**TASK DIRECTIONS**
Every line containing the word "pagamento" is to be copied from the data below.

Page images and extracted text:
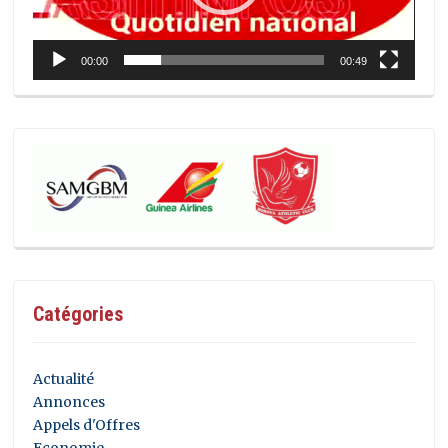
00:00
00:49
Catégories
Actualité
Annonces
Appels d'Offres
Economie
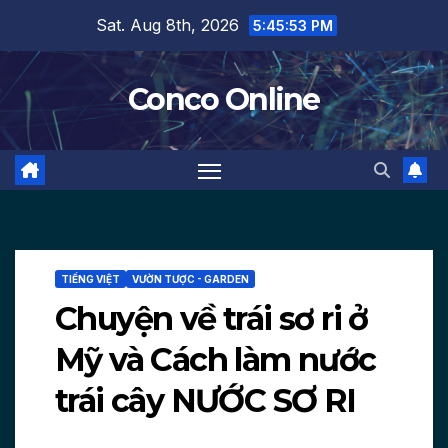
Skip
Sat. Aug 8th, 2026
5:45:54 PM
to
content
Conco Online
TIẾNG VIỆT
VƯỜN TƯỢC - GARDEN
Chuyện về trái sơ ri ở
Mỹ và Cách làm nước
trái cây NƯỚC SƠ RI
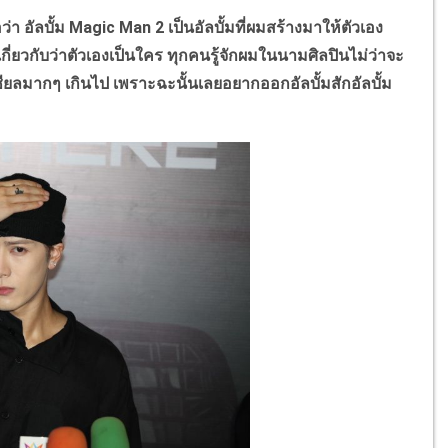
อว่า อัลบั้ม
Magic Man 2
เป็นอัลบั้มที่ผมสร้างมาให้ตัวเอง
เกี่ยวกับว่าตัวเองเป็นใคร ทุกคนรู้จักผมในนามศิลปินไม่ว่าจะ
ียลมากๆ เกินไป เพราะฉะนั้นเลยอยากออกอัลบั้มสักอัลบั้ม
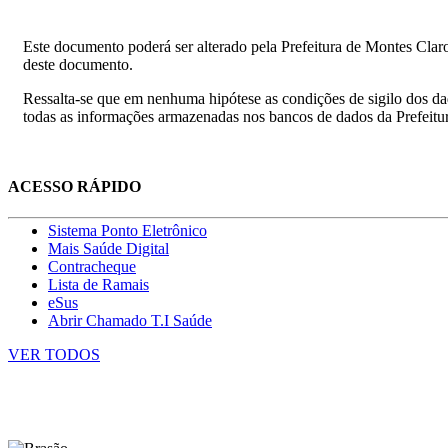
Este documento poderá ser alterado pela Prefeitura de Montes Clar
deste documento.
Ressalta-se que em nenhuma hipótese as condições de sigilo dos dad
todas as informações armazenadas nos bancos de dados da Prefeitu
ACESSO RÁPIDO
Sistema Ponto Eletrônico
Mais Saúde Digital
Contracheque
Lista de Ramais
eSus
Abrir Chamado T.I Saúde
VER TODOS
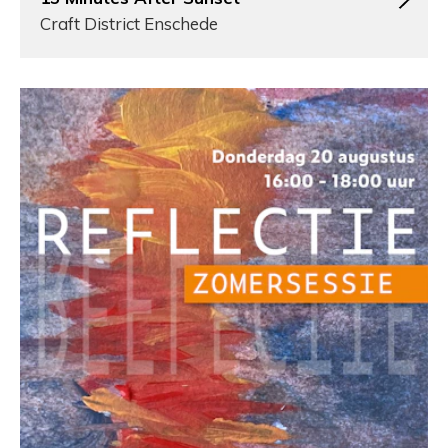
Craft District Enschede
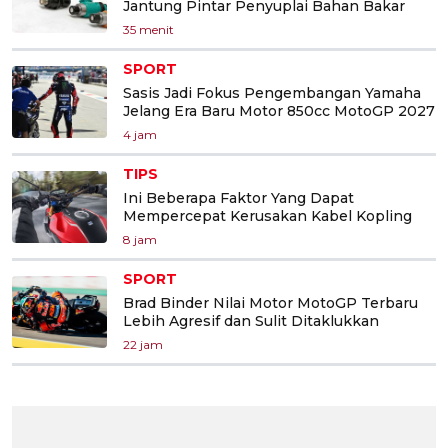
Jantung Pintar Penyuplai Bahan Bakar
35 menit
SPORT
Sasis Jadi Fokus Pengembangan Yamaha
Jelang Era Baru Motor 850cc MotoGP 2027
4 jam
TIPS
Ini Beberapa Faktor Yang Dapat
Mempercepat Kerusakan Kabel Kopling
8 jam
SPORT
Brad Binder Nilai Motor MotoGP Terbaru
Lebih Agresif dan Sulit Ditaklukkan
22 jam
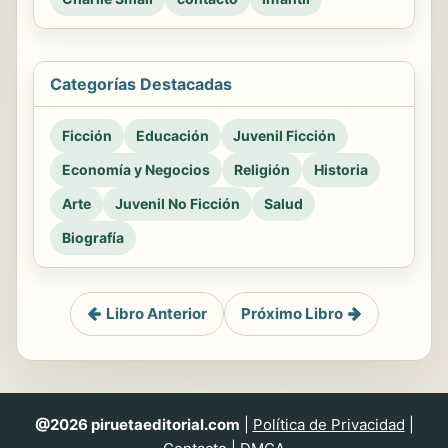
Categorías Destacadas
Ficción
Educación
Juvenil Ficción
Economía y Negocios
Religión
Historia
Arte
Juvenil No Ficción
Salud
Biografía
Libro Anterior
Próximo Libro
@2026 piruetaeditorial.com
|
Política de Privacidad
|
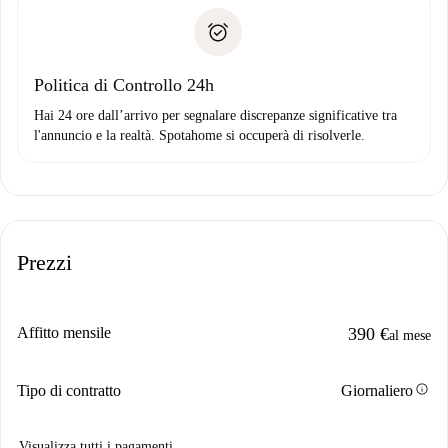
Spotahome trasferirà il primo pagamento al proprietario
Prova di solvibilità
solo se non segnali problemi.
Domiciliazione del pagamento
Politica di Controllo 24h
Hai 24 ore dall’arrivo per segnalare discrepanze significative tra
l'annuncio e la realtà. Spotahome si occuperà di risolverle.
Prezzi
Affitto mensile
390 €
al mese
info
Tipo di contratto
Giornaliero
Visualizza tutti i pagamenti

**RESPONSE BOX**
Spotahome trasferirà il primo pagamento al proprietario
Domiciliazione del pagamento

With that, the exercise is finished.